Once the line holding "11: (764, 411)" is found in the listing below, write it out and each later line exactly, up to and including the one holding "38: (780, 275)".

START Records

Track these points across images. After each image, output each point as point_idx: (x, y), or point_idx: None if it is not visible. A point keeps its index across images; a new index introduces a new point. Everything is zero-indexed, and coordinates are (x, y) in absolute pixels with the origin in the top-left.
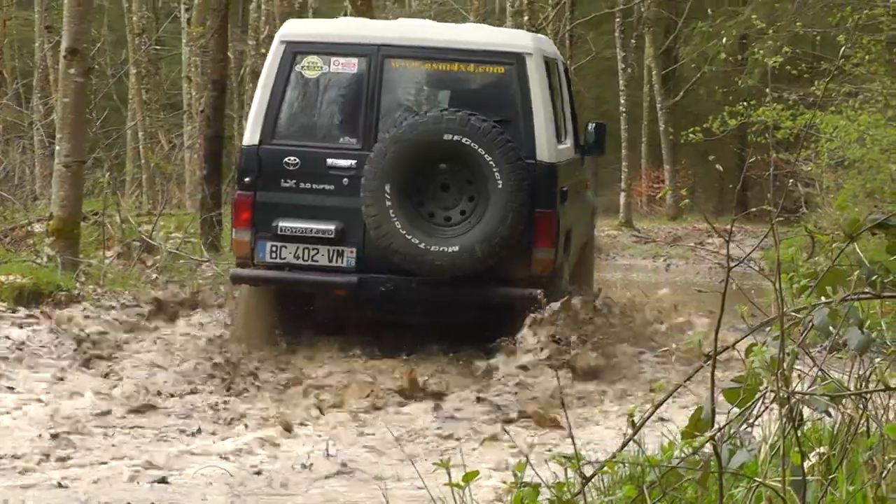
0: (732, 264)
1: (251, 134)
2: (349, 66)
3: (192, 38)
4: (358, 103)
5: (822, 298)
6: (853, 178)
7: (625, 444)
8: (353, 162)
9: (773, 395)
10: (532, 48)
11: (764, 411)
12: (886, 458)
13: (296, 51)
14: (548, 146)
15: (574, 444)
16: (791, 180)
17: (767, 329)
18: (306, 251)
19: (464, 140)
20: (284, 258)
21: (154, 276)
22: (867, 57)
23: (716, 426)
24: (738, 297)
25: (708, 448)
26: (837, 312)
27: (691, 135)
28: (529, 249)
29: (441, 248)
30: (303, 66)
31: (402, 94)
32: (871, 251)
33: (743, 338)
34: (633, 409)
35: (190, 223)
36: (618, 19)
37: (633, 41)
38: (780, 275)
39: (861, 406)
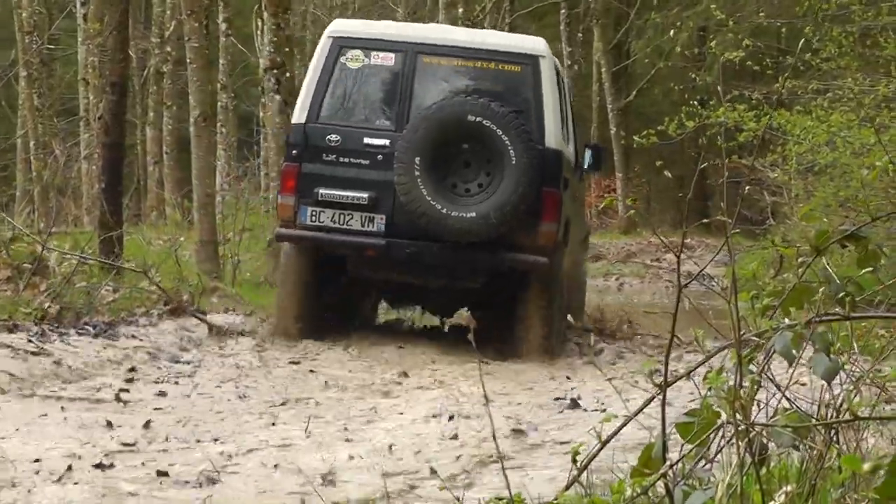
0: (684, 282)
1: (300, 113)
2: (387, 59)
3: (88, 35)
4: (393, 92)
5: (787, 320)
6: (825, 186)
7: (569, 486)
8: (387, 141)
9: (732, 427)
10: (545, 52)
11: (724, 446)
12: (859, 495)
13: (341, 45)
14: (555, 135)
15: (509, 488)
16: (756, 188)
17: (726, 354)
18: (342, 216)
19: (484, 122)
20: (323, 222)
21: (46, 304)
22: (837, 50)
23: (668, 463)
24: (699, 318)
25: (661, 487)
26: (802, 336)
27: (645, 139)
28: (536, 223)
29: (460, 214)
30: (347, 59)
31: (431, 86)
32: (845, 266)
33: (698, 365)
34: (576, 448)
35: (87, 242)
36: (563, 10)
37: (579, 35)
38: (735, 293)
39: (830, 439)
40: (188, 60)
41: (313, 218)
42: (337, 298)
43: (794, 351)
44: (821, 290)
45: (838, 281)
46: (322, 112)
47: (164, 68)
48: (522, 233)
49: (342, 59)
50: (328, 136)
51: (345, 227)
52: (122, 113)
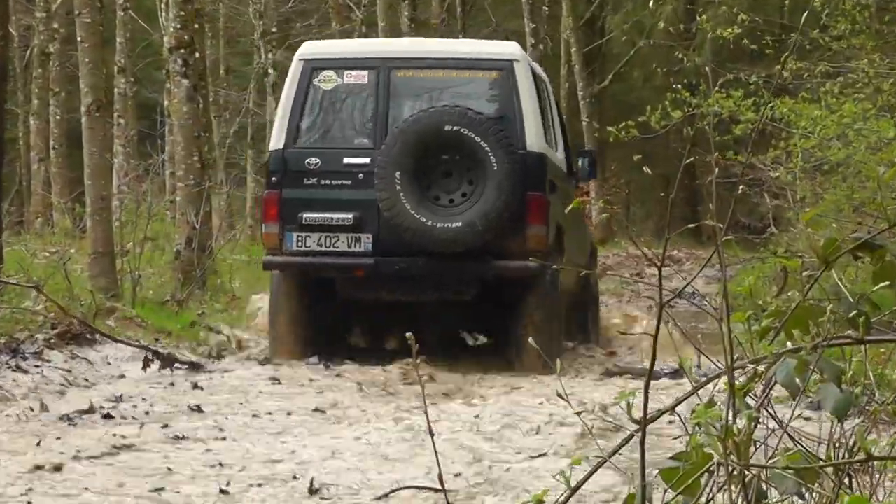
0: (667, 298)
1: (276, 139)
2: (361, 77)
3: None
4: (369, 109)
5: (790, 344)
6: (836, 187)
7: None
8: (367, 159)
9: (725, 471)
10: (519, 56)
11: (716, 493)
12: None
13: (313, 66)
14: (536, 138)
15: None
16: (754, 190)
17: (718, 385)
18: (328, 239)
19: (462, 130)
20: (309, 246)
21: None
22: (851, 27)
23: None
24: (687, 343)
25: None
26: (807, 363)
27: (622, 131)
28: (523, 227)
29: (446, 225)
30: (320, 80)
31: (407, 100)
32: (860, 281)
33: (685, 398)
34: (540, 496)
35: None
36: None
37: (545, 8)
38: (728, 313)
39: (840, 483)
40: (79, 39)
41: (299, 243)
42: (330, 321)
43: (798, 381)
44: (830, 309)
45: (851, 298)
46: (299, 136)
47: (51, 48)
48: (510, 239)
49: (315, 81)
50: (307, 160)
51: (332, 249)
52: (2, 100)
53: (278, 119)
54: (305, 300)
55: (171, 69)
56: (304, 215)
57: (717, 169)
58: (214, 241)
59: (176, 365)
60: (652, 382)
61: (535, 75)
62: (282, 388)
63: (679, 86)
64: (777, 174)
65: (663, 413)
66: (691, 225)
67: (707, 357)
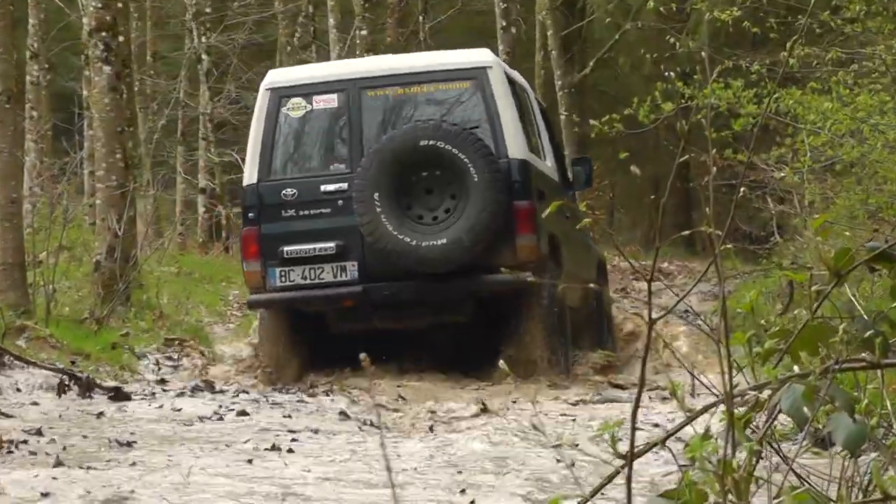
0: (656, 316)
1: (249, 174)
2: (330, 101)
3: None
4: (342, 133)
5: (797, 368)
6: (849, 190)
7: None
8: (345, 185)
9: None
10: (492, 62)
11: None
12: None
13: (281, 95)
14: (518, 145)
15: None
16: (756, 193)
17: (715, 414)
18: (312, 271)
19: (438, 144)
20: (293, 280)
21: None
22: (865, 8)
23: None
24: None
25: None
26: (817, 389)
27: (606, 126)
28: (512, 238)
29: (431, 243)
30: (289, 108)
31: (379, 119)
32: (878, 298)
33: (676, 429)
34: None
35: None
36: None
37: None
38: (727, 333)
39: None
40: None
41: (283, 278)
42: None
43: (805, 410)
44: (842, 328)
45: (866, 316)
46: (273, 167)
47: None
48: (499, 252)
49: (284, 110)
50: (283, 192)
51: (317, 281)
52: None
53: (249, 153)
54: (294, 335)
55: (91, 54)
56: (286, 249)
57: (713, 169)
58: (139, 251)
59: (98, 391)
60: (641, 412)
61: (511, 81)
62: (221, 425)
63: (671, 74)
64: (782, 175)
65: (652, 447)
66: (684, 233)
67: (702, 383)
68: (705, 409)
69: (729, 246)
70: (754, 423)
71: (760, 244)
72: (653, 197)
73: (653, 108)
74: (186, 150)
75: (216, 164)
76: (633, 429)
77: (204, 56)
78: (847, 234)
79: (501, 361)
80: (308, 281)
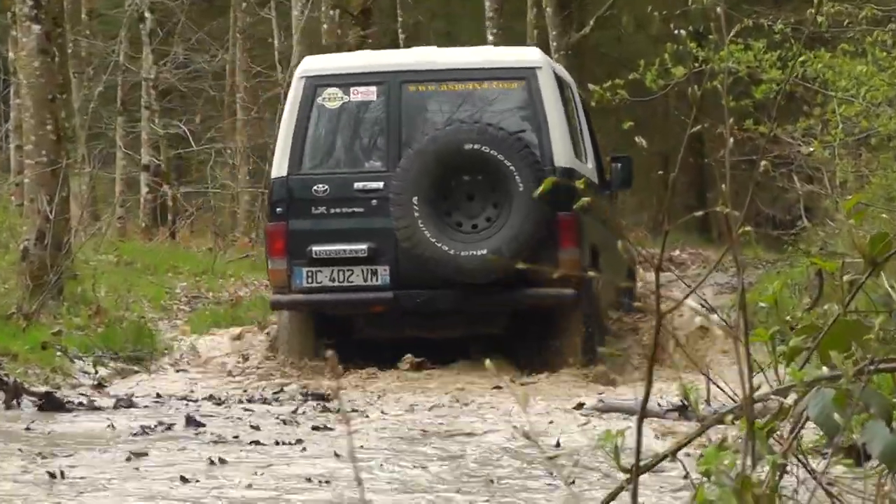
0: (665, 309)
1: (279, 166)
2: (368, 94)
3: None
4: (380, 128)
5: (826, 369)
6: (887, 167)
7: None
8: (380, 184)
9: None
10: (542, 62)
11: None
12: None
13: (316, 84)
14: (565, 152)
15: None
16: (781, 171)
17: (731, 424)
18: (341, 273)
19: (483, 148)
20: (321, 282)
21: None
22: None
23: None
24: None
25: None
26: (849, 394)
27: (608, 92)
28: (555, 252)
29: (470, 253)
30: (324, 98)
31: (420, 117)
32: None
33: (689, 440)
34: None
35: None
36: None
37: None
38: (745, 331)
39: None
40: None
41: (310, 279)
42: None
43: (836, 417)
44: (878, 323)
45: None
46: (304, 161)
47: None
48: (541, 265)
49: (319, 100)
50: (314, 187)
51: (346, 284)
52: None
53: (280, 143)
54: (317, 339)
55: (18, 12)
56: (314, 248)
57: (730, 142)
58: (73, 237)
59: (27, 398)
60: (649, 420)
61: (559, 81)
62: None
63: (682, 34)
64: (810, 150)
65: (661, 459)
66: (696, 213)
67: (718, 386)
68: (720, 417)
69: (748, 229)
70: (778, 433)
71: (785, 229)
72: (660, 172)
73: (661, 73)
74: (127, 122)
75: (161, 136)
76: (639, 438)
77: (147, 14)
78: (884, 216)
79: (488, 361)
80: (336, 283)
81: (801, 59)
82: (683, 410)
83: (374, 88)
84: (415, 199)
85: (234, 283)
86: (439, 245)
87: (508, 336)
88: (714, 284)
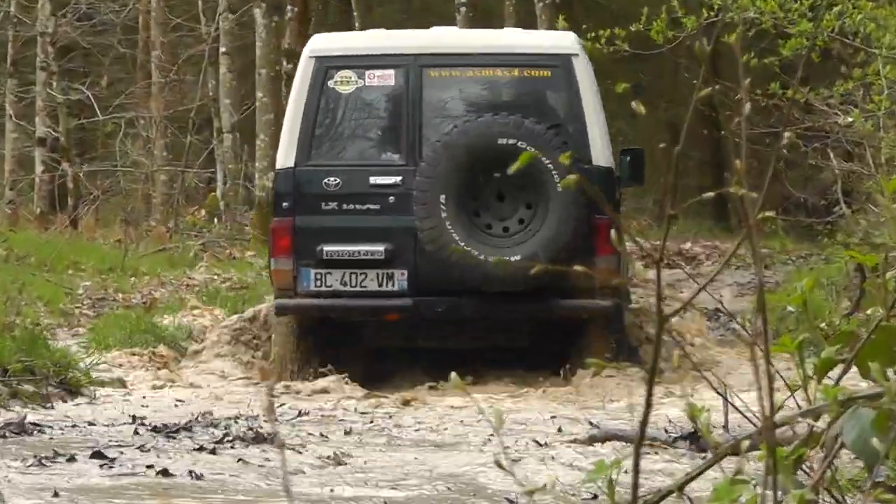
0: (668, 311)
1: (285, 156)
2: (386, 78)
3: None
4: (398, 117)
5: (866, 385)
6: None
7: None
8: (398, 178)
9: None
10: (578, 49)
11: None
12: None
13: (328, 65)
14: (603, 149)
15: None
16: (813, 146)
17: (749, 453)
18: (354, 276)
19: (519, 143)
20: (330, 285)
21: None
22: None
23: None
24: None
25: None
26: (891, 416)
27: (605, 47)
28: (592, 259)
29: (502, 259)
30: (336, 82)
31: (443, 105)
32: None
33: (700, 471)
34: None
35: None
36: None
37: None
38: (766, 339)
39: None
40: None
41: (318, 282)
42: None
43: (877, 443)
44: None
45: None
46: (313, 151)
47: None
48: (574, 273)
49: (330, 83)
50: (325, 180)
51: (359, 289)
52: None
53: (286, 131)
54: (319, 347)
55: None
56: (325, 248)
57: (747, 107)
58: None
59: None
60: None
61: (595, 70)
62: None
63: None
64: (849, 120)
65: (665, 496)
66: (706, 195)
67: (734, 406)
68: (736, 444)
69: (769, 214)
70: (807, 463)
71: (819, 216)
72: (662, 146)
73: (669, 24)
74: (19, 86)
75: (60, 104)
76: (636, 470)
77: None
78: None
79: (453, 374)
80: (348, 288)
81: (836, 8)
82: (695, 437)
83: (391, 72)
84: (442, 198)
85: (149, 282)
86: (468, 249)
87: (530, 349)
88: (734, 284)
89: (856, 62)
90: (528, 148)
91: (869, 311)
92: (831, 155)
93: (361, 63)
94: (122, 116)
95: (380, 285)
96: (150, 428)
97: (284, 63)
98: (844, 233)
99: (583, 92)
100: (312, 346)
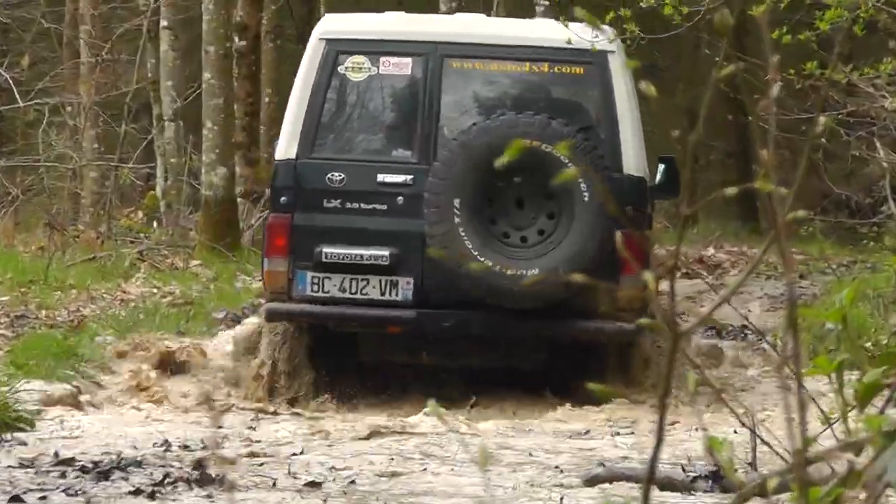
0: (684, 328)
1: (286, 147)
2: (402, 67)
3: None
4: (413, 110)
5: None
6: None
7: None
8: (409, 178)
9: None
10: (615, 46)
11: None
12: None
13: (339, 49)
14: (636, 158)
15: None
16: (855, 135)
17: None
18: (354, 283)
19: (544, 147)
20: (328, 291)
21: None
22: None
23: None
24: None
25: None
26: None
27: (612, 26)
28: (616, 278)
29: (519, 272)
30: (347, 68)
31: (464, 100)
32: None
33: None
34: None
35: None
36: None
37: None
38: (798, 361)
39: None
40: None
41: (315, 287)
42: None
43: None
44: None
45: None
46: (318, 142)
47: None
48: (598, 292)
49: (341, 69)
50: (329, 175)
51: (359, 296)
52: None
53: (289, 119)
54: (310, 359)
55: None
56: (324, 249)
57: (776, 88)
58: None
59: None
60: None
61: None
62: None
63: None
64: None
65: None
66: (727, 191)
67: (762, 440)
68: (762, 483)
69: (803, 213)
70: None
71: (864, 217)
72: (676, 133)
73: None
74: None
75: None
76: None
77: None
78: None
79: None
80: (347, 294)
81: None
82: (717, 476)
83: (409, 60)
84: (456, 202)
85: (77, 297)
86: (483, 259)
87: (543, 371)
88: (764, 297)
89: None
90: (553, 152)
91: None
92: (878, 145)
93: (376, 49)
94: (45, 102)
95: (382, 294)
96: (78, 468)
97: (236, 39)
98: (893, 236)
99: (617, 93)
100: (305, 357)
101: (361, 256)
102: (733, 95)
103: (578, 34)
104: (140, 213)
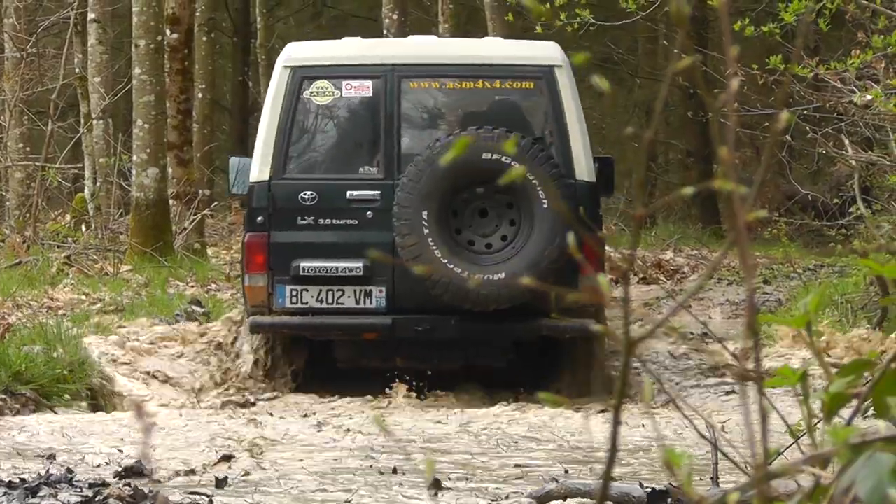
0: (638, 335)
1: (260, 169)
2: (363, 89)
3: None
4: (376, 129)
5: (884, 427)
6: None
7: None
8: (376, 192)
9: None
10: (561, 60)
11: None
12: None
13: (303, 76)
14: (586, 164)
15: None
16: (824, 131)
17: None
18: (330, 294)
19: (503, 159)
20: (306, 302)
21: None
22: None
23: None
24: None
25: None
26: None
27: (561, 17)
28: (576, 278)
29: (487, 277)
30: (312, 93)
31: (422, 117)
32: None
33: None
34: None
35: None
36: None
37: None
38: (759, 372)
39: None
40: None
41: (294, 299)
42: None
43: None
44: None
45: None
46: (289, 164)
47: None
48: (557, 292)
49: (305, 95)
50: (301, 194)
51: (335, 306)
52: None
53: (260, 143)
54: (287, 365)
55: None
56: (301, 264)
57: (735, 83)
58: None
59: None
60: None
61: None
62: None
63: None
64: (867, 99)
65: None
66: (683, 191)
67: (724, 454)
68: (720, 499)
69: (765, 213)
70: None
71: (832, 218)
72: (630, 131)
73: None
74: None
75: None
76: None
77: None
78: None
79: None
80: (324, 305)
81: None
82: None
83: (369, 83)
84: (424, 214)
85: (2, 304)
86: (451, 267)
87: (508, 370)
88: (726, 303)
89: (876, 29)
90: (512, 163)
91: (893, 336)
92: (846, 142)
93: (338, 73)
94: None
95: (357, 303)
96: (5, 484)
97: (168, 32)
98: (862, 238)
99: (566, 104)
100: (282, 362)
101: (336, 269)
102: (692, 91)
103: (525, 50)
104: (68, 216)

END Records

— Response —
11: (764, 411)
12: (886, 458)
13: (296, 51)
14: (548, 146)
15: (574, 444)
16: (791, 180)
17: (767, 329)
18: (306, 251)
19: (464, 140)
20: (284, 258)
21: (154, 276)
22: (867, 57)
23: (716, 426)
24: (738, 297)
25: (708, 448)
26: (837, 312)
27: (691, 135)
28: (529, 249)
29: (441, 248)
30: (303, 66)
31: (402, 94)
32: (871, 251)
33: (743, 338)
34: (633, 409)
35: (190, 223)
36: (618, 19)
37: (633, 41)
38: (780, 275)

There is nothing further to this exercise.